He might resemble his father Steve and have a similar game, but Austin Waugh is his own man.
The first time you see Austin Waugh up close, you’re taken aback a bit. The resemblance with his father Steve is uncanny. Those who have watched Austin at the ICC U19 Cricket World Cup will tell you that his walk to the crease is similar as well, as are some of his mannerisms. Then there is the medium-pace bowling, which when he is on song can bring back memories of the time Steve ran through South Africa in Cape Town in 1994, returning 5/28. You can even spot a wispy moustache on Austin that wouldn’t be out of place on Steve back when he was a teenager.
All of which are reasons why it is important to point out the differences between the two.

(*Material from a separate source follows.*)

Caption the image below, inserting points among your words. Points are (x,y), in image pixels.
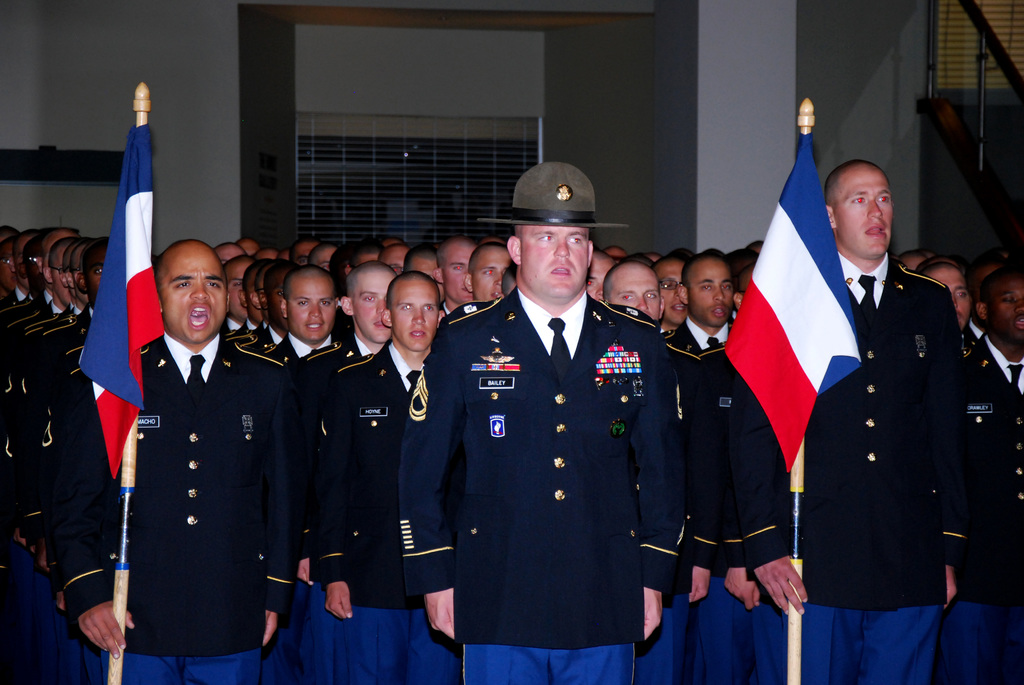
In this picture there are people (298,291) standing, among them there are two men (167,432) holding flag poles (795,438). In the background of the image (240,92) we can see wall (428,70), railing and objects (973,186).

Certainly Austin’s coiffed hair counts. As does, perhaps, his love for XBOX – he is, according to himself it must be said, the reigning champion of Call of Duty in the Australian dressing room. But what else does Austin think sets him apart from his father?
“I think our batting styles are pretty different,” said Austin. “But our bowling is a bit similar. I move better than him in the field as well! (dad is) not very athletic, I guess. We have a few similarities, but on the whole, I’m a pretty different player to him.”
Austin has over the years realised that any cricket-related interaction with him would involve questions of his father. That’s simply a fact he has grown used to. Asked if he is bored of the dad-related questions, he doesn’t give a direct answer: “I just answer the question as best as I can. Got it enough times, so I’ve practised it pretty well. I guess people see him as a different person. I just see him as my dad. I see him in a different way to everyone else.”
It does help having dad around to talk about the sport – “He always has something to say. I can go to him whenever needed” – but it must be said there has been no influence or pressure for him to take up cricket.
The apple just doesn’t fall far from the tree. Austin tried his hand at every sport he felt an interest in, but eventually ended up choosing cricket. “Cricket was actually the last sport for me. I played everything before. I played AFL [Australian Rules], soccer, anything I could think of. Gave cricket a try one year and thought it was pretty fine so I just went from there, made a few good mates and I really enjoyed it.”
Austin’s journey in cricket so far has been testament to that. He picked the sport of his own volition, and has earned his way up every level. The journey has not been without its wobbles though – he had to overcome two stress fractures on his back in consecutive years, at U15 and U16 levels.
“It was just from over-bowling. My action wasn’t too great to start off with,” he said. “I changed my action. I was falling away a lot, I had to get my body more upright. I changed my action, got my arms moving across more, got my body more side-on. Going to the gym a lot more, getting stronger, better core and stuff like that helped. I’m not built too big, but just getting stronger through the core allowed me to keep more upright and my back stronger.
“I guess we were into the pathway that had fierce loads. There were bowling coaches that helped us work out the actions and keep them repeatable for long periods of time. I was lucky enough to be in the pathway and be provided with a lot of good doctors and stuff like that to get me back in the field pretty quickly.”
Austin considers himself a batting all-rounder, a middle-order batsman who likes “to change the game a bit, manipulate the field. Bowl some medium pacers with a change of pace.” He likes his variations as a bowler, and has a “very skiddy bouncer, if need be, to surprise the batsman and keep them on their toes.”
All of which helped him rise through the ranks at New South Wales, progressing from their Under-15 side to the Under-19s. Some good performances at the level raised his stock, including a 5/27 against Western Australia in the semi-finals of the national U19 championship. It meant he was soon playing for the Australia U19 side against Sri Lanka in Hobart, where he did enough to ensure his place in the World Cup squad was cemented.
His dad has followed him at the World Cup, and the TV cameras have been quick to pan the cameras on him in the audience. Austin doesn’t mind.
“He’s always going to be there, people are going to have an interest in him, being the player that he was,” he said. “I’ll just keep focusing on my game, I am not worried about that. I’m not going to look at the screen when I’m playing cricket, so I’m not going to see that. Just focusing on my game is the key.”
Austin seems to particularly enjoy speaking about his hobbies, his own game and his own interests. “I love fishing. I love woodwork as well, I did a bit of carpentry at school,” he said. Also a bit of video games, XBOX and stuff like that. But I enjoy fishing, love going fishing. It’s a pretty big hobby of mine.”
Of course he would. He might have a few similarities with his dad, but he is his own man.